Income [in]equality - is it a bad thing? Why?

Say you had a race between two people, but one of them had been held captive by a madman for several years being force fed until he was 50 pounds overweight, and prevented from exercising.

Then you start the race and say “hey, the lanes are clear – they both have an equal opportunity to win.”

Family is important. However given loving parents, and equal intelligence, the child of a rich family is going to have a better life outcome than the child of a poor family. More life experiences, better schools, more tutoring. In fact I’d say that the dumber rich kid will do better than the smarter poor kid. I’m not worried about the outcomes when comparing kids with IQs of 80 and 120. Let’s not put obstacles like crappy schools, inadequate funding for college, enough food, and decent housing.
In my parents’ generation in NY tons of poor kids got an excellent education for free at City College, and a bunch of them went on to become famous. Why not today for everyone?
For basketball, don’t compare the tall guy with the short guy. Compare two tall guys, one of whom can’t afford a basketball. How is he going to do?

Good point. I agree. You can’t screw up a kids education all his life and then dump him in college and tell him to start learning. That counts as inequality of opportunity also.

The study you linked doesn’t say anything about the generation that are kids today (as in fact, no study could). If social mobility is no worse for that generation than for 20 or 40 years ago, then hey, great.

I think that increased income/wealth inequality strongly contributes to increased inequality of opportunity, as it seems like it almost has to. If half the population makes $50K and half makes $100K, how hard is it going to be for a child of the $50K to make it to $100K and vice versa? But compare that to if 98% of the population makes $10K and 2% makes $10M? And in fact you’ll note in my OP that my single biggest problem with income/wealth inequality is its effect on inequality of opportunity.

Yes, it certainly works both ways. I certainly didn’t say being rich is the problem, I said the inequality is the problem. Which doesn’t mean that I automatically blame the rich people for the inequality.
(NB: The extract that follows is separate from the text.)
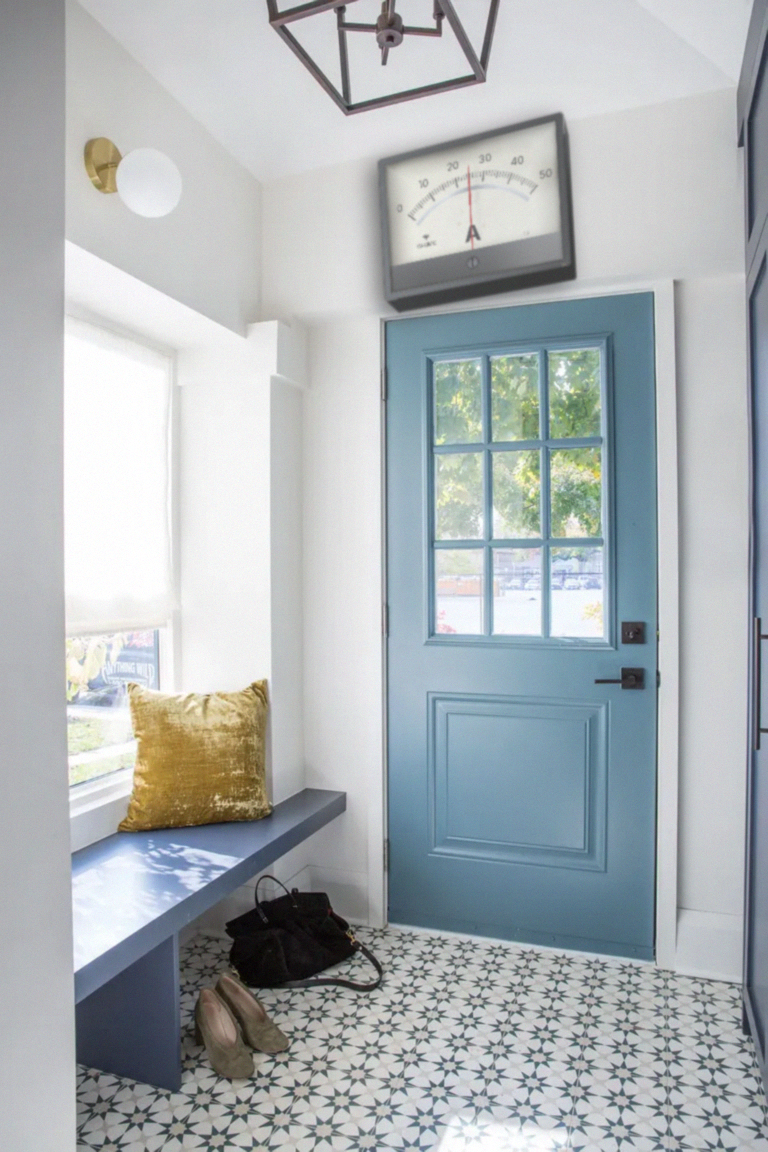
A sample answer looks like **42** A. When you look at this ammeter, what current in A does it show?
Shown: **25** A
But I think there are a variety of reasons (outlined way back in my OP) why society generally functions better with less (but not zero) inequality. (And this certainly doesn’t apply solely to inequality of wealth. There have been some interesting and troubling studies which suggest that people interact with their neighbors more, and form more social bonds, when society is racially homogeneous.)
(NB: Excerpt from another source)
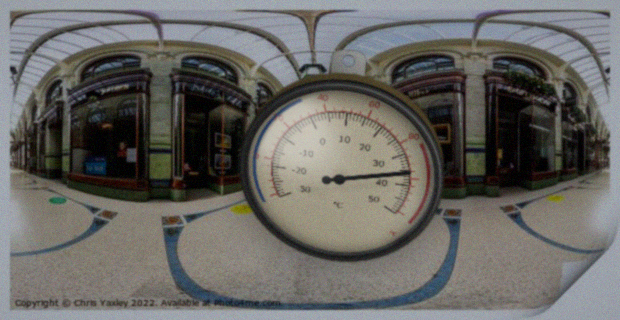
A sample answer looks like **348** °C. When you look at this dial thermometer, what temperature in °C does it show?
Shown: **35** °C
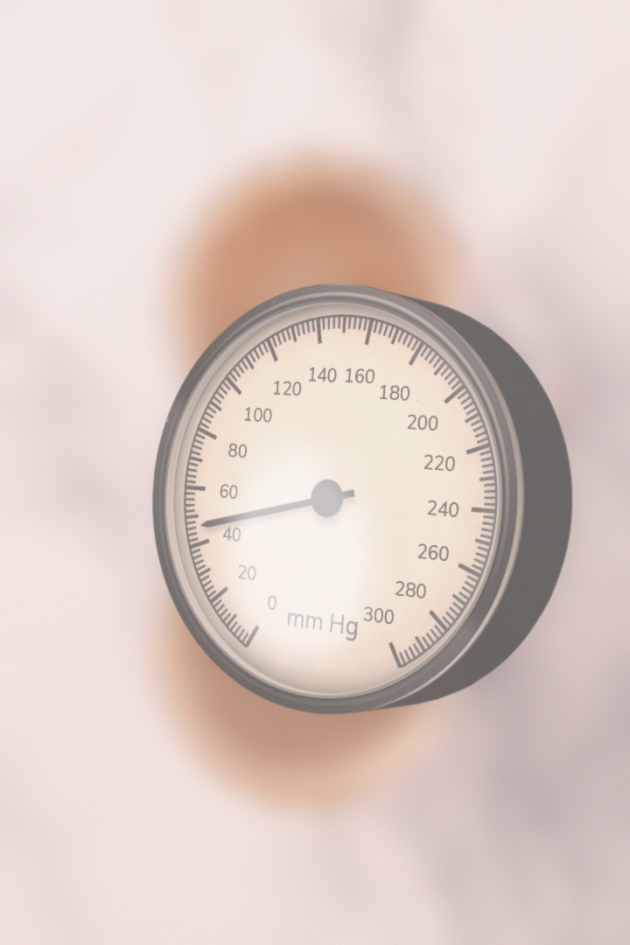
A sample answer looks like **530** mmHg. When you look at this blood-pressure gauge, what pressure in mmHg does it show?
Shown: **46** mmHg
If a company hires a new CEO for a ridiculously huge sum and that CEO makes a bunch of terrible decisions and then that company goes out of business 6 months later, I think it’s entirely reasonable for a sober analysis after the fact to decide that the company was hurting itself by paying the CEO that salary, although that’s obviously something that’s hard to really demonstrated in non-extreme cases. I think your point in general, that there usually isn’t a “right” price other than what the market sets, is a good one. But there are certainly circumstances in which markets are wrong. Bubbles. Monopolies. Etc.